▸ Your instructions
Print word for word the records from the line containing "daily activities." through the end.

▸ Records drawn from a dataset
*** Block opens ***
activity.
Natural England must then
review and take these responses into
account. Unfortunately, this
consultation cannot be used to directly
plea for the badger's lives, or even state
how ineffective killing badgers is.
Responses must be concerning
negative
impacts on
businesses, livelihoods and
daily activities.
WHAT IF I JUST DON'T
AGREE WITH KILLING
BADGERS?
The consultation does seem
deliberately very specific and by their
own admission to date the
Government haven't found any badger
*** Block closes ***
▸ Result for this exercise
daily activities.
WHAT IF I JUST DON'T
AGREE WITH KILLING
BADGERS?
The consultation does seem
deliberately very specific and by their
own admission to date the
Government haven't found any badger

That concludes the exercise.